WASHINGTON (Reuters) - The U.S. Senate confirmed President Donald Trump's pick to run the government health program for the elderly, poor and disabled on Monday, filling a critical role as Republicans fight to repeal and replace Obamacare.
The Senate voted 55-43 to approve Seema Verma to run the $1 trillion Centers for Medicare and Medicaid Services. Verma is the owner of SVC Inc, a healthcare consulting firm, and has helped redesign Medicaid programs in several states, including Indiana when Vice President Mike Pence was governor.
Verma will report to U.S. Health and Human Services Secretary Tom Price.
Price and Verma are expected to make changes to many of the Medicaid and Medicare programs that were implemented under the signature legislation of former Democratic President Barack Obama, the 2010 Affordable Care Act, often called Obamacare.
Republicans unveiled their plan to repeal and replace much of Obamacare last week. The proposal would roll back an expansion of the Medicaid program for the poor and replace Obamacare's income-based tax credits with flat, age-based credits. The bill passed two House committees last week and goes to the House Budget Committee this week.
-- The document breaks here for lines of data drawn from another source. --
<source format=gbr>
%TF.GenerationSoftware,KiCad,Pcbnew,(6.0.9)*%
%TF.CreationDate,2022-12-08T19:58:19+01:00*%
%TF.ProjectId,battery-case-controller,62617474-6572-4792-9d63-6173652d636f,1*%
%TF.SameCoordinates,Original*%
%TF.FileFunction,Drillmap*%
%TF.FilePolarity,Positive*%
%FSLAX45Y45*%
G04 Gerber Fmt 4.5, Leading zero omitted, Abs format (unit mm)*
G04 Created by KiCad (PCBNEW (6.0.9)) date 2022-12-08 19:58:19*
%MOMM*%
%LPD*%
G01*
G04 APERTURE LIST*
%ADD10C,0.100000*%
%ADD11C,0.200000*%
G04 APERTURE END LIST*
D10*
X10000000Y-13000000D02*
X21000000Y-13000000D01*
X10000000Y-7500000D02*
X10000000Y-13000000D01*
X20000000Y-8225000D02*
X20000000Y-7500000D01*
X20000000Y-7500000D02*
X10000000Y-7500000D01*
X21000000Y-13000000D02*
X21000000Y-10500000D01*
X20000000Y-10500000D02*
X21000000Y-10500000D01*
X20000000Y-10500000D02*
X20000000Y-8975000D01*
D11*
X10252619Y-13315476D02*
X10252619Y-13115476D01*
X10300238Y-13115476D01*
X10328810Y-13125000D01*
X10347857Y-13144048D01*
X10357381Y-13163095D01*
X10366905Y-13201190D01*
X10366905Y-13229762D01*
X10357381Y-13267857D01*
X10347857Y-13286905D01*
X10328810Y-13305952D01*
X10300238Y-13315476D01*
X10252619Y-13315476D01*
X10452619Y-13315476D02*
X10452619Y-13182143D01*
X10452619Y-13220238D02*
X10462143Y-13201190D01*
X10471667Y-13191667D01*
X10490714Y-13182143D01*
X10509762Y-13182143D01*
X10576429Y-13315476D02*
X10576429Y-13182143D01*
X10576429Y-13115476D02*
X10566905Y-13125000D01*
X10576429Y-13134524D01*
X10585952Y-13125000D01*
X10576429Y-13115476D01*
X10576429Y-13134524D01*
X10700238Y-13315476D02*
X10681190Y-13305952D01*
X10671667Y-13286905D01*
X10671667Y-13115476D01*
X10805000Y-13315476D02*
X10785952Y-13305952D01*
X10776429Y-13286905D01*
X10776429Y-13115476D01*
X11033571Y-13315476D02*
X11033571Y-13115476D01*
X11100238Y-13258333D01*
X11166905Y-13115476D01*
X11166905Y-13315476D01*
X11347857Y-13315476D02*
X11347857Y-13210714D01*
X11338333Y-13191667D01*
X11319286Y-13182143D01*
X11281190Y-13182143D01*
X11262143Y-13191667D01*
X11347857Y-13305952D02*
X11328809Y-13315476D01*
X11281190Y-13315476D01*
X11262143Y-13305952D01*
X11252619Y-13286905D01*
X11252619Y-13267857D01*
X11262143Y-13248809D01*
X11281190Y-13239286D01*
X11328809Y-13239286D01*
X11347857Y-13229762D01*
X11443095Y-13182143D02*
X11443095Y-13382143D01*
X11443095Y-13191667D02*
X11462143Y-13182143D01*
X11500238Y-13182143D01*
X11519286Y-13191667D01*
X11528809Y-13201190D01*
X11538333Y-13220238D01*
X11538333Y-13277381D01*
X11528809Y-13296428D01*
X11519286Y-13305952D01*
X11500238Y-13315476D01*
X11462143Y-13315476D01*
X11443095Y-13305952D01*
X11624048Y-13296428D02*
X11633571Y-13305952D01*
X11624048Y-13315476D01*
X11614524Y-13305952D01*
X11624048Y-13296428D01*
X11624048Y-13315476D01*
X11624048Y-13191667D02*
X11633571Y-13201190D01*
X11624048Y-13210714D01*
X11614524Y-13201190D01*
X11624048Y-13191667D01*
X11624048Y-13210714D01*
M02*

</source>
A study of the Republican healthcare measure released on Monday by the nonpartisan U.S. Congressional Budget Office found that 14 million Americans would lose medical insurance by next year if the program is approved.
It said 24 million more people would be uninsured by 2026 under the program. Price told reporters at the White House that the administration strongly disagreed with the findings, saying the CBO had not looked at the full plan to reform Obamacare.
If the Republican healthcare bill passes the House and Senate and is signed into law by Trump, Verma will play a major role in implementing the law, called the American Health Care Act.
Verma worked in Indiana to expand Medicaid to include thousands of additional low-income residents. Those residents are required to make small monthly payments toward their care through health savings accounts.
Verma's confirmation was not without controversy early on. In an initial committee hearing, Democratic Senator Ron Wyden of Oregon said that while helping manage the state of Indiana's health program, her firm was being paid by companies that were providing services and products to the program.
Verma has denied wrongdoing and said she would divest her financial interest in SVC within 90 days of confirmation.